Tero has a new article on TheStreet.com about the magnitude and ramifications of Ericsson's and Nokia's dominance in the WCDMA infrastructure market for the competition. Strangely, he doesn't mention Nortel, another casualty in the making.

thestreet.com

A passage from his column:

Knockout Rounds Approach

Why the raw desperation? In recent months, the 3G-infrastructure market has been congealing around the largest suppliers, leaving smaller vendors gasping for air. They'll need to commit huge research and development resources to stay in the game, even though they may have only a fraction of the leading players' sales. Fujitsu and NEC have been forced to fuse their network operations with those of Alcatel and Siemens in order to remain in this space. These Japanese companies are now publicly attacking European vendors, even though their 3G efforts now depend on being junior partners to Alcatel and Siemens, decidedly European companies.

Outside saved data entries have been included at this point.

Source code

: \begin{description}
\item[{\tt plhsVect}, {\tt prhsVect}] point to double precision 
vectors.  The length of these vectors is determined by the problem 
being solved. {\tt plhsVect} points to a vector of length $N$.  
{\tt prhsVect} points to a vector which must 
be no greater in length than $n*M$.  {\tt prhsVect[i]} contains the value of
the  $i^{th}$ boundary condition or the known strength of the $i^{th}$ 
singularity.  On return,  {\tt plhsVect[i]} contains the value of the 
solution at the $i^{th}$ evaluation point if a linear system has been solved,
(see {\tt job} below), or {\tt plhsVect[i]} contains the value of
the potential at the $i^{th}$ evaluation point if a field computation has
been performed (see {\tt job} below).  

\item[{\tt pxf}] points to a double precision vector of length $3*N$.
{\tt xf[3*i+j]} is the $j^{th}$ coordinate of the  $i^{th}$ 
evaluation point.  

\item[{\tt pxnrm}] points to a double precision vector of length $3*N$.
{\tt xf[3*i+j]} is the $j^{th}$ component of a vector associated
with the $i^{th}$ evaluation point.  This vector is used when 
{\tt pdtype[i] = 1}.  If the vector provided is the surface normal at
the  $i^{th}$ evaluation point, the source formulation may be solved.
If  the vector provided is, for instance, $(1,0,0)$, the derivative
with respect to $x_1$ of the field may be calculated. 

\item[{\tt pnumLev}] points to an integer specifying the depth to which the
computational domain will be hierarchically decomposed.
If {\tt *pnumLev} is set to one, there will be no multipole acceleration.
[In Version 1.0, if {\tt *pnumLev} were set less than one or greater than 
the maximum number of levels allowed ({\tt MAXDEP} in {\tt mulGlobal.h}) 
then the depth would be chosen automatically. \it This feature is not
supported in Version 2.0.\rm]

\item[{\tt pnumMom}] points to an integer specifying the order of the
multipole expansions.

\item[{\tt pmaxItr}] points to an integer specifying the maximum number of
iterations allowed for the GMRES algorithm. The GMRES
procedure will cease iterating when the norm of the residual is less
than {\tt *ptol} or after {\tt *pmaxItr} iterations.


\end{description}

During the next year or two, the hissing and clawing among telecom vendors is only going to worsen. The W-CDMA market shares of Alcatel, Motorola (MOT:NYSE - news - commentary) and Lucent (LU:NYSE - news - commentary) are stalled, and the companies will likely try to withdraw gracefully. However, the Japanese are in the tightest spot. Their domestic infrastructure market just isn't large enough to support all of the domestic vendors.

For many companies, it's too painful to withdraw from the W-CDMA market. Even if a vendor has only three or four genuine W-CDMA orders, it has to do the same R&D work as vendors with 30 or 40 orders. Landing a few orders is considerably worse than not getting any because it locks the vendors into deliveries on which it can never make a profit.

Consider this fact if you're evaluating the long-term outlook of telecom infrastructure vendors that aren't in the top three. Most analysts who follow the wannabe vendors haven't calculated the losses associated with keeping these R&D programs on life support.

A slow arrival of W-CDMA would make it easier for the biggest companies to handle a simultaneous increase of 30 customers, while pushing the break-even level for smaller players beyond the horizon. Lucent and Motorola are apparently walking into this trap rather than cutting their losses. Japanese vendors don't even have the option of avoiding it.